Abstract 1136P
Background
Clinical application of artificial intelligence in cervical cancer cytology screening is still limited, so a Cervical Cancer Artificial Intelligence Screening System (CAISS) was aimed to established in this study.
Methods
The study consisted of a multicenter population-based study and randomized controlled trial (RCT) performed in China, enrolling 16,056 individuals aged over 18 who had liquid-based cytology pap test with eligible cervical cytological WSIs. 11,468 individuals’ WSIs from Sun Yat-sen Memorial Hospital (SYSMH) were randomly assigned (4:1) into training and internal validation dataset to train CAISS, and validated in SYSMH internal, Guangzhou Women and Children Medical Center (GWCMC), The Third Affiliated Hospital of Guangzhou Medical University (TAHGMU) validation datasets, and SYSMH prospective validation dataset.
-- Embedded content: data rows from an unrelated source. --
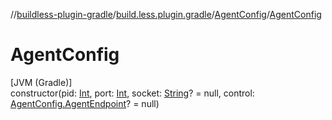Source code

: //[buildless-plugin-gradle](../../../index.md)/[build.less.plugin.gradle](../index.md)/[AgentConfig](index.md)/[AgentConfig](-agent-config.md)

# AgentConfig

[JVM (Gradle)]\
constructor(pid: [Int](https://kotlinlang.org/api/latest/jvm/stdlib/kotlin/-int/index.html), port: [Int](https://kotlinlang.org/api/latest/jvm/stdlib/kotlin/-int/index.html), socket: [String](https://kotlinlang.org/api/latest/jvm/stdlib/kotlin/-string/index.html)? = null, control: [AgentConfig.AgentEndpoint](-agent-endpoint/index.md)? = null)
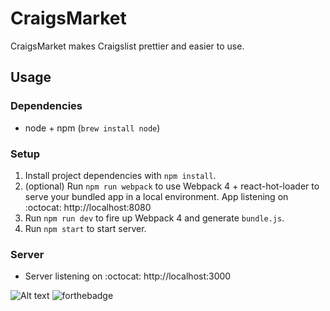 # CraigsMarket
CraigsMarket makes Craigslist prettier and easier to use.

## Usage

### Dependencies
- node + npm (`brew install node`)

### Setup
1. Install project dependencies with `npm install`.
2. (optional) Run `npm run webpack` to use Webpack 4 + react-hot-loader to serve your bundled app in a local environment. App listening on :octocat: http://localhost:8080
3. Run `npm run dev` to fire up Webpack 4 and generate `bundle.js`.
4. Run `npm start` to start server.

### Server
- Server listening on :octocat: http://localhost:3000

![Alt text](https://i.imgur.com/GnvbH27.png "CraigsMarket")
![forthebadge](https://forthebadge.com/images/badges/made-with-javascript.svg)
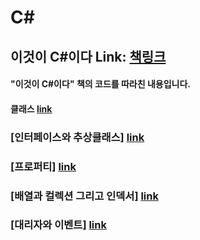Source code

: # C#
## 이것이 C#이다 Link: [책링크][booklink]
[booklink]: http://www.yes24.com/Product/Goods/96674785 "Go Book"
#### "이것이 C#이다" 책의 코드를 따라친 내용입니다.


#### 클래스 [link]
[link]: https://github.com/PeonyF/CSharpBookStudy/tree/master/CSharpBookStudy/ch7

### [인터페이스와 추상클래스] [link]
[link]: https://github.com/PeonyF/CSharpBookStudy/tree/master/CSharpBookStudy/Ch8

### [프로퍼티] [link]
[link]: https://github.com/PeonyF/CSharpBookStudy/tree/master/CSharpBookStudy/Ch9

### [배열과 컬렉션 그리고 인덱서] [link]
[link]:https://github.com/PeonyF/CSharpBookStudy/tree/master/CSharpBookStudy/Ch10

### [대리자와 이벤트] [link]
[link]:https://github.com/PeonyF/CSharpBookStudy/tree/master/CSharpBookStudy/Ch13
The RCT was conducted to compare the performance between CAISS, cytotechnicians, and CAISS-assisted. The sensitivity, specificity, accuracy, and AUC were used to assess CAISS's performance.
Results
The sensitivity of CAISS in identifying patients with abnormal cytology grades was 0.906, 0.902, 0.918 in the SYSMH internal, GWCMC external and TAHGMU external validation datasets, respectively. In prospective validation dataset, the CAISS showed similar sensitivity (0.946 vs 0.909, p= 0.304) and AUC (0.947 vs 0.948, p=0.952) to cytotechnician, and CAISS-assisted achieved better sensitivity, than cytotechnician alone (p= 0.024; p= 0.0006). In randomized controlled dataset, the specificity and accuracy of CAISS-assisted were significantly outperformed CAISS (0.989 vs 0.854, p< 0.001; 0.990 vs 0.861, p< 0.001), and no statistical difference in sensitivity between CAISS and cytotechnician (p= 0.552).
Conclusions
In this study, CAISS achieved high sensitivity for diagnosing cervical cytology grade that rivals cytotechnicians’ performance, and help cytotechnicians improve diagnostic sensitivity and accuracy to a higher level, which could improve the effectiveness of cervical cancer screening.
Clinical trial identification
NCT04551287.
Editorial acknowledgement
Legal entity responsible for the study
Yufang Yu.
Funding
Has not received any funding.
Disclosure
All authors have declared no conflicts of interest.